2007年12月30日
紙とキャンバス
今、描いている大画面は、久しぶりにキャンバスを支持体にしている。これまでの仕事は、紙に描くことが圧倒的に多かった。一番気に入っているのは、このblogでも度々紹介しているアルシュのホットプレス(極細目)だ。ロットリングで描いたり、透明水彩を使う場合は、もっぱらBBケント細目のイラストボードを使っている。
油彩を描いてきたとき以来のキャンバスであるが、これほどアクリル絵の具と相性が良いとは思わなかった。今回使っているのはクレサンジャパンのA-Line Canvas「FD 麻・細目」である。スムーズな表面が好みなので、キャンバスも細目を選んでしまう。でも、実際描くときはテクスチャーも付けるし、ざらついた下地を必要とする場合もある。どちらにしても、最初がスムーズな表面であると応用が効かせやすいので、僕の描画には適している。
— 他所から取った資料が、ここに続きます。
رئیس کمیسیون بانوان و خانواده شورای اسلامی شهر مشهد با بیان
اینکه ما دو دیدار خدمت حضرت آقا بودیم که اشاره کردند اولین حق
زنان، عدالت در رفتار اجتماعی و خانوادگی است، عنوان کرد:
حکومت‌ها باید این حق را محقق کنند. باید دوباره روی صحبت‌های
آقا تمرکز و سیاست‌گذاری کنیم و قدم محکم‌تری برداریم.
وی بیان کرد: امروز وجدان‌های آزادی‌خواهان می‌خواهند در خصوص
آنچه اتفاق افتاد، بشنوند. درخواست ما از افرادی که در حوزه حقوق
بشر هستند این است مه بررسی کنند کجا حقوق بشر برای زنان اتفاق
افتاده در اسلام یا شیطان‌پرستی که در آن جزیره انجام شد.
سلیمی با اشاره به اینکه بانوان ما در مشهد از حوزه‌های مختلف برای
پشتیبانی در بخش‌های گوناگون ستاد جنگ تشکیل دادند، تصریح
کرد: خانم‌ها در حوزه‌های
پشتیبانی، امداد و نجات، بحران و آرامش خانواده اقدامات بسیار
キャンバスの利点として、タッチの伸びやかさがある。どういうことかというと、適度に筆先が走ってくれるのである。これが紙だと吸い込み(吸湿性)が強すぎて、筆先が必要以上に引っかかってしまい、絵に伸びやかさがなくなってしまう。細かなタッチも、キャンバスのほうがごまかしがきくので、結果的に美しい仕上がりになる。紙の方が忠実に毛先の乱れまでも捉えてしまう。キャンバスの持つしなやかさが、手への負担も減らしているように感じる。
これから先、全ての仕事でキャンバスに移行していくかどうかは分からないが、大きな可能性を知ることが出来たので、色々試していきたいと思っている。ただ、紙よりもコストがかかるのが玉にきずである。